Excerpt to read:

· · · · ·

Palmer Luckey: Facebook Buying Oculus 'The Best Thing That’s Ever Happened To VR'

Despite parting ways with the company in 2017, Oculus Rift inventor Palmer Luckey still insists that Facebook buying Oculus was “the best thing that’s ever happened to the VR industry.”

Luckey said as much in a recent interview with Wired. The 26-year-old left Facebook in March 2017 following a controversial story that alleged he had helped fund a political smear campaign during the 2016 Presidential Election. All of that seemingly hasn’t changed his outlook on the industry.

“It was the best thing that’s ever happened to the VR industry,” he replied when asked if he regretted selling Oculus to Facebook. “It drove billions of dollars in investment into other startups.”

Facebook bought Oculus in early 2014 for an initial sum of over $2 billion that’s now thought to be closer to $3 billion. Under Facebook, Oculus launched the Rift headset for PC users and, earlier this year, a standalone device named Oculus Go. When asked if he wished he still ran Oculus, Luckey simply replied: “I want what’s best for virtual reality.”

· · · · ·

Records supplied:

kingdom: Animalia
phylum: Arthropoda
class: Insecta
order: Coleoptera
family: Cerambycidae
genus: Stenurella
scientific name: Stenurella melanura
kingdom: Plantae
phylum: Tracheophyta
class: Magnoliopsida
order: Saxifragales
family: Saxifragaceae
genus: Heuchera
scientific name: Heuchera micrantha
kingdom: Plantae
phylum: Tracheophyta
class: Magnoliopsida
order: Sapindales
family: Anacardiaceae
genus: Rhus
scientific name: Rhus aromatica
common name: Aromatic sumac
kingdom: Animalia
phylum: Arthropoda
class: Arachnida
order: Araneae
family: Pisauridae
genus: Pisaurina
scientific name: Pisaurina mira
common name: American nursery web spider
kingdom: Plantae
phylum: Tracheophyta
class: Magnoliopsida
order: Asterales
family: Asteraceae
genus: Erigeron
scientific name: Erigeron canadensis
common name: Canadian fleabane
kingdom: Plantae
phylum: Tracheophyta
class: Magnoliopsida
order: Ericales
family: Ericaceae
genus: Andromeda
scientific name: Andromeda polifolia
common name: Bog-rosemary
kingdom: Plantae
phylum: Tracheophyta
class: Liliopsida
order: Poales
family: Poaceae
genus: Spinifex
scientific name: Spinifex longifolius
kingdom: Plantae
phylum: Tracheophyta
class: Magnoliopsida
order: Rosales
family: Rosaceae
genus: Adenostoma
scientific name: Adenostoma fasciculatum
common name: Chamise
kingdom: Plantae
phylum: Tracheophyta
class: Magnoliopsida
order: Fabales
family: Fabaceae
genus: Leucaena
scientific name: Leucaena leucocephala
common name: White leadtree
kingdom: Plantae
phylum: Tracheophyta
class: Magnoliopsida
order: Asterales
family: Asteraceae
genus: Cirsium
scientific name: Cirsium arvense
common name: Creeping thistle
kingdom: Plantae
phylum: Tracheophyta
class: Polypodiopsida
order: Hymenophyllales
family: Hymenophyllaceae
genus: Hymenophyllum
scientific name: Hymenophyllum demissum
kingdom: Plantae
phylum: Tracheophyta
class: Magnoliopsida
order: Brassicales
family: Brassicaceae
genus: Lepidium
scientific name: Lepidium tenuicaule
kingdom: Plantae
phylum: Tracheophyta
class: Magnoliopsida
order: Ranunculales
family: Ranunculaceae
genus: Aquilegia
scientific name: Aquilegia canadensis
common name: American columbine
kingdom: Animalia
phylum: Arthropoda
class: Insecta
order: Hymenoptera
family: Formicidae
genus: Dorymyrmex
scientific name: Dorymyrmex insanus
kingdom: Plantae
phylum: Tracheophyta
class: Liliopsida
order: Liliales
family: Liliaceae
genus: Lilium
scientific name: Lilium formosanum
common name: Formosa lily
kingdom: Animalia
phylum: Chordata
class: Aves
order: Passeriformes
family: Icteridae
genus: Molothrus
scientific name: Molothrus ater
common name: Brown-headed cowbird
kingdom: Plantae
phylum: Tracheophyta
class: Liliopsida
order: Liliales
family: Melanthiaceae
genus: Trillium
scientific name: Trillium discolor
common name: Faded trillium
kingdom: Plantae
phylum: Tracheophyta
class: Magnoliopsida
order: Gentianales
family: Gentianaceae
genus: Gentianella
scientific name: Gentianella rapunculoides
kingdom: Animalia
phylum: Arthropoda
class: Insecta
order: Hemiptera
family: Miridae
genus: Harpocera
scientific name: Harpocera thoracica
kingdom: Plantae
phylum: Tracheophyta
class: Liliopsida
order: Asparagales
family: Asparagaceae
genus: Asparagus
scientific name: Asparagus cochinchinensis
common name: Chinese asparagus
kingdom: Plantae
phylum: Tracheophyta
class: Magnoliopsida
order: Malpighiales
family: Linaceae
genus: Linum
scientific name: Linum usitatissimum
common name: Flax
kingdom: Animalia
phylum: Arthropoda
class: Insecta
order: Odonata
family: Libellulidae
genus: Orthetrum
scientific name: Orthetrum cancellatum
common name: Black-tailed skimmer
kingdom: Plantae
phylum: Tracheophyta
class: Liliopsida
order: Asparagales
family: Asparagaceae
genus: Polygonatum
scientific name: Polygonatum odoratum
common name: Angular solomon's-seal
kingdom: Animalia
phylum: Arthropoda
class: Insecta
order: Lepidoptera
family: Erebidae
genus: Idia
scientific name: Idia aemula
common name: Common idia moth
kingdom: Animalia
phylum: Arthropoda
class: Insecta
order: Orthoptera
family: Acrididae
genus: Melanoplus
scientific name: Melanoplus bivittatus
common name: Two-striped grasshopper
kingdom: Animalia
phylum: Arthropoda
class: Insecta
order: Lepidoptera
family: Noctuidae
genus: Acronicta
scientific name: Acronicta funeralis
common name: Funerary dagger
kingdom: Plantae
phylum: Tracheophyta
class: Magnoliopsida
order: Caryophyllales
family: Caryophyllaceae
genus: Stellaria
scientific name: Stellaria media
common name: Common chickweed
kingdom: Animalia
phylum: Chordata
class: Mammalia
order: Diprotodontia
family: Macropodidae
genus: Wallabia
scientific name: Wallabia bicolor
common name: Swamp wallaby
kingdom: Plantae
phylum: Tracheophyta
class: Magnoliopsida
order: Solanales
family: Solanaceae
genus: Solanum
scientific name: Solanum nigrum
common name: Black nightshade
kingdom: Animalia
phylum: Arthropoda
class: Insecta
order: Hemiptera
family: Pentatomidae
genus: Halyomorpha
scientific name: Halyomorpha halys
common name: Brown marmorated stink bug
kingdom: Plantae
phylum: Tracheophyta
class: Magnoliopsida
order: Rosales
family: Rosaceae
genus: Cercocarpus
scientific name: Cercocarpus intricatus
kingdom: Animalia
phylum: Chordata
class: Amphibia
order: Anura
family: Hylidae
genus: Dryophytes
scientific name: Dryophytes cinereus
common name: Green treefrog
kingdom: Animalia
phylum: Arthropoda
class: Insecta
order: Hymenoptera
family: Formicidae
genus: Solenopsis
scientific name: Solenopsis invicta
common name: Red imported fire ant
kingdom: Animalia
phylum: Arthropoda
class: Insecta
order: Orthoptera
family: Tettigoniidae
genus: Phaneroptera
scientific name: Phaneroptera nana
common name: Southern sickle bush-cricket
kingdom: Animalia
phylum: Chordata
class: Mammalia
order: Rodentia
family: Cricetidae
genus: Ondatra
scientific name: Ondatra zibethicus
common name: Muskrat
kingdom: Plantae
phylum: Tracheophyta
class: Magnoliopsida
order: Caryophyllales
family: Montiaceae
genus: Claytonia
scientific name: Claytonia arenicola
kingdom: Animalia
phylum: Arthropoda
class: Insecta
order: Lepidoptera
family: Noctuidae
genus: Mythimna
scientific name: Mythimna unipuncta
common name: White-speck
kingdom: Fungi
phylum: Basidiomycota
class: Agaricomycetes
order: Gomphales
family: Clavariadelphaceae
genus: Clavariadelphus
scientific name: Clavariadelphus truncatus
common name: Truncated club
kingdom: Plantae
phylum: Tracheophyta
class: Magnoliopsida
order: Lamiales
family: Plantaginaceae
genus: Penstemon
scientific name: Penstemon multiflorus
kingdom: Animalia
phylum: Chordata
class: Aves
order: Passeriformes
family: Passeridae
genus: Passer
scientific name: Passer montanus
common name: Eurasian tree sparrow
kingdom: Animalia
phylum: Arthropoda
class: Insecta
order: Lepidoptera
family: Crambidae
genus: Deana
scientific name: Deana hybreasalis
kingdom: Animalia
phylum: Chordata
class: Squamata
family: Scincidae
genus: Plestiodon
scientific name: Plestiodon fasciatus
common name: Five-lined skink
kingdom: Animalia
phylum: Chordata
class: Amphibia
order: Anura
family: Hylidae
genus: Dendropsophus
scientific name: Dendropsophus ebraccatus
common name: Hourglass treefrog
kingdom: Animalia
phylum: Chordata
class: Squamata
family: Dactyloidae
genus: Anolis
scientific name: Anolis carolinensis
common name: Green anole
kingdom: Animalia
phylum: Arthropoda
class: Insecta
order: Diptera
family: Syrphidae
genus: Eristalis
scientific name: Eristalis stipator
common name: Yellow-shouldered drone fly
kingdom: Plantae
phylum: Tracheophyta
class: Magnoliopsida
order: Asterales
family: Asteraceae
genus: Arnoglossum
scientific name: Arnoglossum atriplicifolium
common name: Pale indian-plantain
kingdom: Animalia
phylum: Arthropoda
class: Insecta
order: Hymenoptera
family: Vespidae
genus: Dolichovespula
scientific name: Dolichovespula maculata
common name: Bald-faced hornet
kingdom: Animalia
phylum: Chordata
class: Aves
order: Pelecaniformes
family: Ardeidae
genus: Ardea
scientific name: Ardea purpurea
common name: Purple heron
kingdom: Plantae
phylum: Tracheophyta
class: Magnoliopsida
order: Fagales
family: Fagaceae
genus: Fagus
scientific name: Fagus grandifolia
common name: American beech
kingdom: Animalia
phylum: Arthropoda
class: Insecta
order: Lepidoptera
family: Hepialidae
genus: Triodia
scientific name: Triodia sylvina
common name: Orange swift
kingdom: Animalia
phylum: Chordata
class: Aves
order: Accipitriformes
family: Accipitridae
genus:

· · · · ·

Work to complete:
1. Copy the Palmer Luckey article from "Luckey said as" up to and including "on the industry.", substituting "The Verge" for "Wired".
2. Carry on the Palmer Luckey article after its last sentence.

Results of the tasks:
1.
Luckey said as much in a recent interview with The Verge. The 26-year-old left Facebook in March 2017 following a controversial story that alleged he had helped fund a political smear campaign during the 2016 Presidential Election. All of that seemingly hasn’t changed his outlook on the industry.

2.
A short while before he left Facebook, Luckey also became a central figure in a widely-publicized legal battle with ZeniMax Media, which claimed Oculus had stolen its own technology when John Carmack, previously of the ZeniMax-owned id Software and now Oculus CTO, collaborated with the company in its early days. Facebook was recently able to halve the $500 million payout it was ordered to give.

Elsewhere in the interview, Luckey refuted the idea that price was the main reason VR sales had not taken off over the past few years. “A lot of people insist on price, but if the VR available today were as good as The Matrix, price wouldn’t be the issue,” he said. “It’s going to be a combination of better software and better hardware. Right now free isn’t cheap enough for most people.”

Since leaving Oculus Luckey has started a new company named Anduril that develops defensive technology, including surveillance equipment for the US border. Last month we also reported that he was working on a solution for VR sim sickness.